Her Writing Method: Three Phases

  • Orlean breaks her writing process into three distinct phases:

    1. Research and reporting (can last years)

      • No writing at all. She’s on the phone, traveling, in libraries, digging through archives.
      • Task-based rather than time-based: her goal is to complete specific research tasks (interview the arson investigator, read the legal files), not to work 9-to-5.
      • For The Library Book, this phase lasted three to four years. Learning just how arson investigations work took six to eight weeks—and that’s just one piece of one section.
    2. Thinking and processing

      • Typing up notes, transferring them to index cards, moving cards around, identifying structure.
      • No words of the narrative on the page, but she’s digesting what the research means and asking: What’s the lead? What’s the tone? Where does the story start?
    3. Writing

      • She sets a daily word quota of 1,000 words, five days a week (six if behind). She treats it as a task: “My job today is to tell you 1,000 words of the story.”
      • This structure doesn’t kill creativity—it liberates it. Instead of staring into the void of an unfinished book, she has a manageable daily goal.
      • She compares it to training for a marathon: you can’t look at the finish line or you’ll panic, but if you run mile by mile at a sustainable pace, you get there.
      • The daily quota was suggested by her New Yorker editor when she was overwhelmed by her first book. It removed the mystery and made the process practical.

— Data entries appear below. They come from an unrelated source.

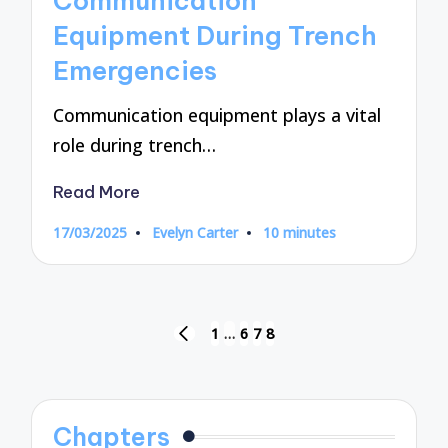
Communication
Equipment During Trench
Emergencies
Communication equipment plays a vital
role during trench…
Read More
17/03/2025
Evelyn Carter
10 minutes
Posted
by
Posts
1
…
6
7
8
PREVIOUS
pagination
PAGE
Chapters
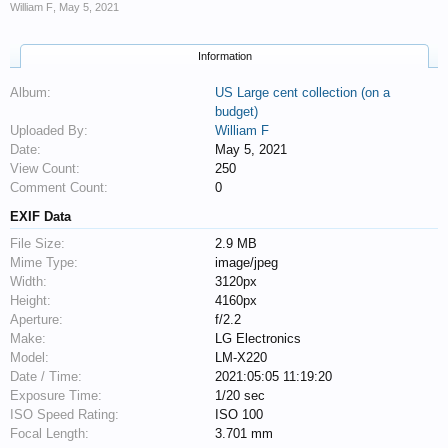
William F
,
May 5, 2021
Information
Album:
US Large cent collection (on a
budget)
Uploaded By:
William F
Date:
May 5, 2021
View Count:
250
Comment Count:
0
EXIF Data
File Size:
2.9 MB
Mime Type:
image/jpeg
Width:
3120px
Height:
4160px
Aperture:
f/2.2
Make:
LG Electronics
Model:
LM-X220
Date / Time:
2021:05:05 11:19:20
Exposure Time:
1/20 sec
ISO Speed Rating:
ISO 100
Focal Length:
3.701 mm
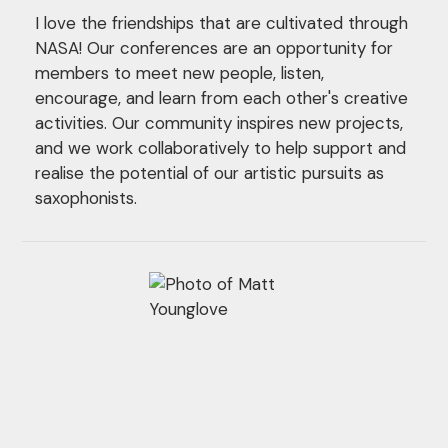
I love the friendships that are cultivated through
NASA! Our conferences are an opportunity for
members to meet new people, listen,
encourage, and learn from each other's creative
activities. Our community inspires new projects,
and we work collaboratively to help support and
realise the potential of our artistic pursuits as
saxophonists.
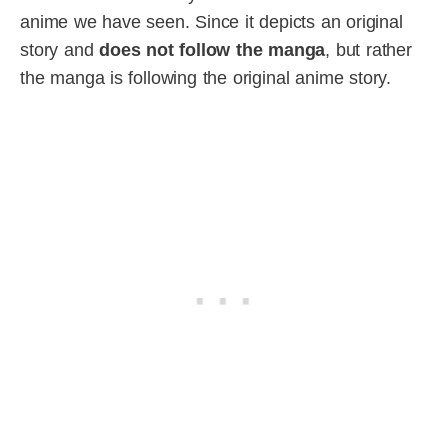
anime we have seen. Since it depicts an original
story and
does not follow the manga
, but rather
the manga is following the original anime story.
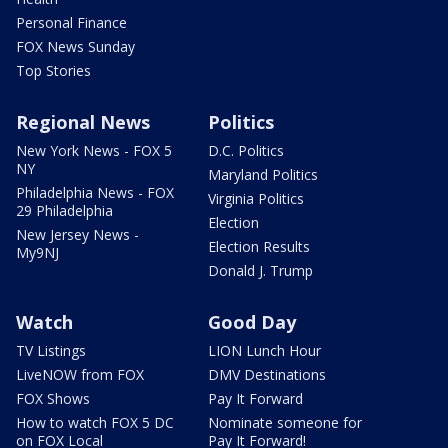
Personal Finance
FOX News Sunday
Top Stories
Regional News
Politics
New York News - FOX 5
D.C. Politics
NY
Maryland Politics
Philadelphia News - FOX
Virginia Politics
29 Philadelphia
Election
New Jersey News -
Election Results
My9NJ
Donald J. Trump
Watch
Good Day
TV Listings
LION Lunch Hour
LiveNOW from FOX
DMV Destinations
FOX Shows
Pay It Forward
How to watch FOX 5 DC
Nominate someone for
on FOX Local
Pay It Forward!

On Structure vs. Spontaneity

  • Orlean acknowledges the counterexample of writers like Jack Kerouac, who wrote with wild, passionate spontaneity. She doesn’t believe her method would prevent that kind of energy—it simply provides a framework that works for her temperament.
    • She notes that even famously spontaneous artists like Eminem work structured hours (9-to-5), suggesting that discipline and creativity aren’t opposed.
    • The quota is like a budget: for some people it’s suffocating, but for many it’s oddly liberating to have clear parameters.

Why Libraries Matter

  • Writing The Library Book—about the largest library fire in American history (400,000 books burned, 700,000 damaged)—gave Orlean a deep appreciation for books as humanity’s system of permanent memory.
    • Individual memory dies with us. Books preserve the output of minds—technical knowledge, fiction, ideas—across time.
    • Libraries have an outsized emotional presence because they safeguard this shared knowledge. They function as a kind of immortal collective memory.
    • Orlean pushes back against the narrative that libraries are in decline. While they face the same challenges as cities (homelessness, funding, social friction due to their radical openness), they have adapted admirably—lending ebooks, audiobooks, videos, and computers, and serving as community knowledge centers.
    • She encourages people to get a library card and borrow ebooks for free rather than buying Kindle books, noting that popular titles may have waiting lists but are ultimately available.